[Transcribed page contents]
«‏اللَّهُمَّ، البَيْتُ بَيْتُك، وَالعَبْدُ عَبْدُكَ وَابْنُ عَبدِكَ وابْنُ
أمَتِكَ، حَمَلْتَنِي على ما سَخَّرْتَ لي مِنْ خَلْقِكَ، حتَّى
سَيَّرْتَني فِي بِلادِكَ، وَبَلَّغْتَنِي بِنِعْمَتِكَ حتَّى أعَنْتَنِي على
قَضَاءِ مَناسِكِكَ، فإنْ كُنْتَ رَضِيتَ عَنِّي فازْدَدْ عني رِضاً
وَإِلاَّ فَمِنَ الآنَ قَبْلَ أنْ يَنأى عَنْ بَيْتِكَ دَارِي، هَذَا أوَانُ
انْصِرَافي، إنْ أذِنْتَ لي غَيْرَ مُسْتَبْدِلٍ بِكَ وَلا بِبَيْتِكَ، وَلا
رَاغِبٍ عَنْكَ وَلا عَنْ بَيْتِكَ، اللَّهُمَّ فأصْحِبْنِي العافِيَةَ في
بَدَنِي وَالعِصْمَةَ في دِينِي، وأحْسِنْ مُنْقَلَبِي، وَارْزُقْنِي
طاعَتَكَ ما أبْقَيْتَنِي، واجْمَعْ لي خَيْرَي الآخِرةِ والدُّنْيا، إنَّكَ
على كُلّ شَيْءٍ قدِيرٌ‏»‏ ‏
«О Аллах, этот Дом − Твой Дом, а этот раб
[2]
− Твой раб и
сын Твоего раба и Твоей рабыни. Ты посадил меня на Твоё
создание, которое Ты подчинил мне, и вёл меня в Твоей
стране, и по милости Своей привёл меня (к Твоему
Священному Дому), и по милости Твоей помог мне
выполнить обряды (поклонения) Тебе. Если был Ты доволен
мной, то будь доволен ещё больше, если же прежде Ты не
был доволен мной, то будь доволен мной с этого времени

## What you need to do
A line qualifies when it holds the word "будь"; report all qualifying lines from the records above.

## Result of the exercise
мной, то будь доволен ещё больше, если же прежде Ты не
был доволен мной, то будь доволен мной с этого времени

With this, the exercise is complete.